## TASK BRIEF
Transcribe the data exactly. Pictures stay out.

[Items from a data source]
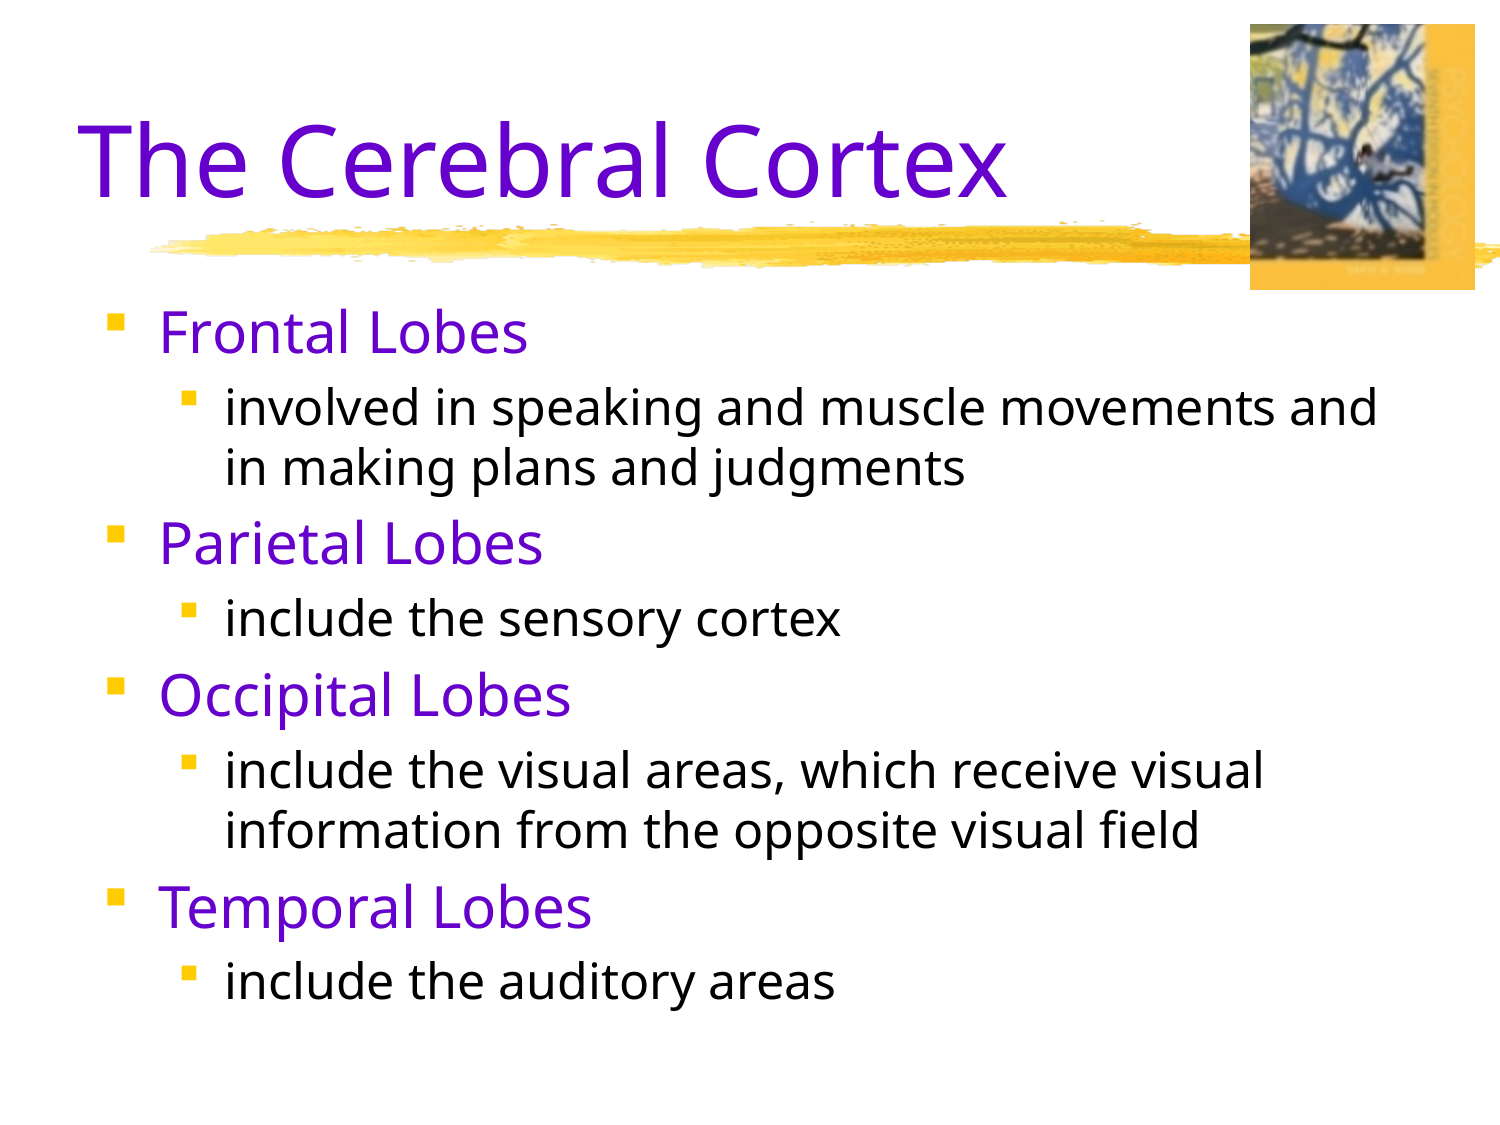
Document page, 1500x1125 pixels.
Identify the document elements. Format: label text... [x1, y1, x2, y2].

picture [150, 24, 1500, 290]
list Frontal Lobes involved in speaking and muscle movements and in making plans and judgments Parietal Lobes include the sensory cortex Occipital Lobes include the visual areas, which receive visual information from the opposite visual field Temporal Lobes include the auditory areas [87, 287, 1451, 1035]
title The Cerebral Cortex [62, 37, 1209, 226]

## WRITTEN RESPONSE
Document page, 1500x1125 pixels.
Identify the document elements. Format: label text... [x1, y1, x2, y2].

picture [150, 24, 1500, 290]
list Frontal Lobes involved in speaking and muscle movements and in making plans and judgments Parietal Lobes include the sensory cortex Occipital Lobes include the visual areas, which receive visual information from the opposite visual field Temporal Lobes include the auditory areas [87, 287, 1451, 1035]
title The Cerebral Cortex [62, 37, 1209, 226]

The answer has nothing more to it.